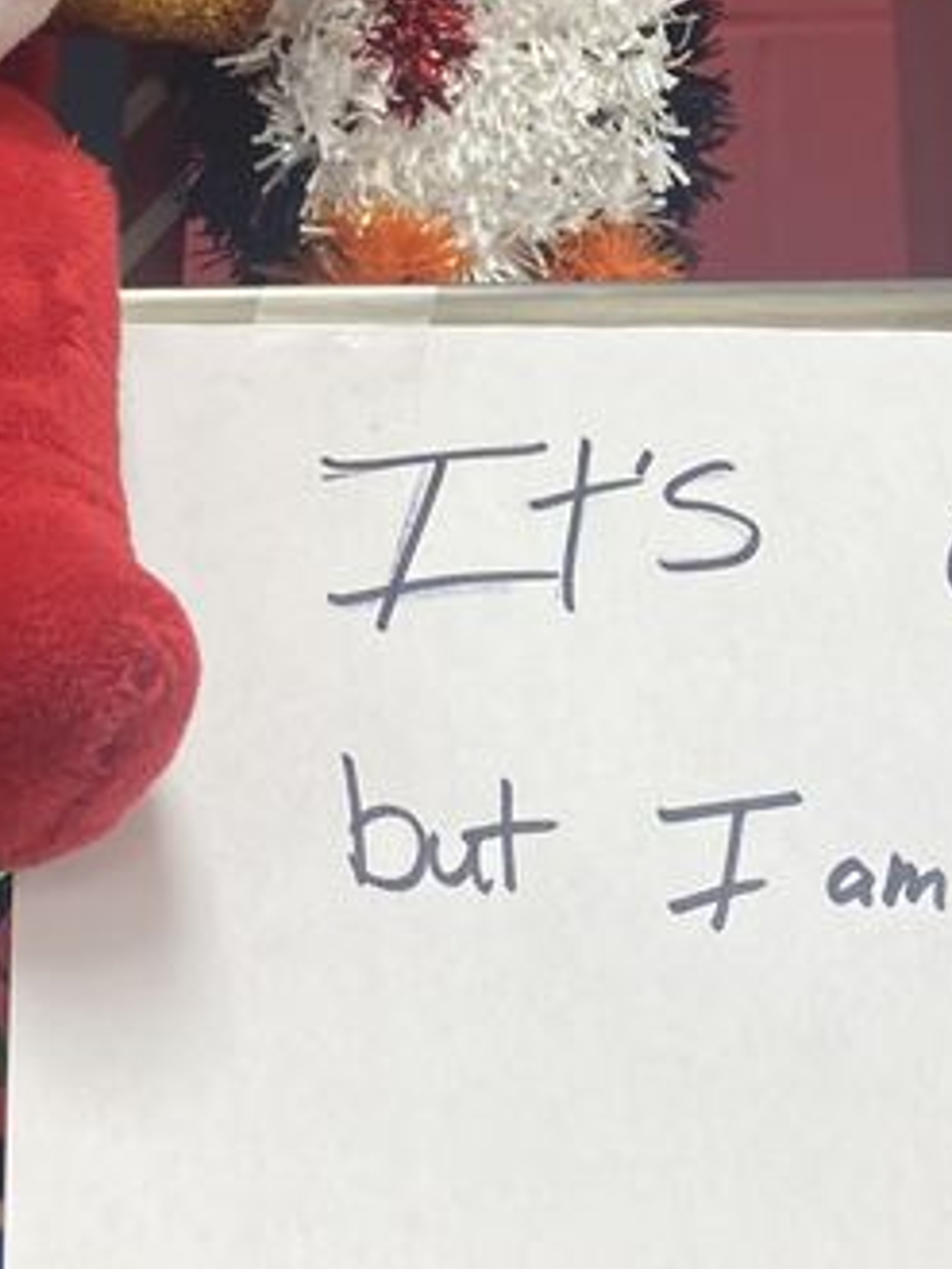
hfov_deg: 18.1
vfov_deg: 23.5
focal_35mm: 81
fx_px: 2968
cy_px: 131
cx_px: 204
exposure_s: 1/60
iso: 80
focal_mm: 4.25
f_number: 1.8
---
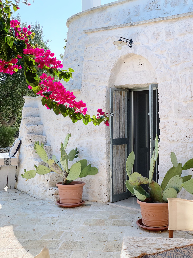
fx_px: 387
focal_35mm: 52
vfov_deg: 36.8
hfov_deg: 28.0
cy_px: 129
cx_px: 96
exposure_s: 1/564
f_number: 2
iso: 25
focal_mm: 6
---
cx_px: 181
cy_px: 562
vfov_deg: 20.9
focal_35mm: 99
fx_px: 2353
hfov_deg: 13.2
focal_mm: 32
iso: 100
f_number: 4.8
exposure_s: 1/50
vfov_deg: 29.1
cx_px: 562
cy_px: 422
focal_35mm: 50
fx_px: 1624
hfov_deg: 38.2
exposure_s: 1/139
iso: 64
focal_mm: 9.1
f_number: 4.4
---
YOUR OBJECTIVE
Look above for the line holding "focal_35mm: 50" and the line holding "f_number: 4.4", then output exactly those two lines and every line between them, nothing more.

PROBLEM SOLUTION
focal_35mm: 50
fx_px: 1624
hfov_deg: 38.2
exposure_s: 1/139
iso: 64
focal_mm: 9.1
f_number: 4.4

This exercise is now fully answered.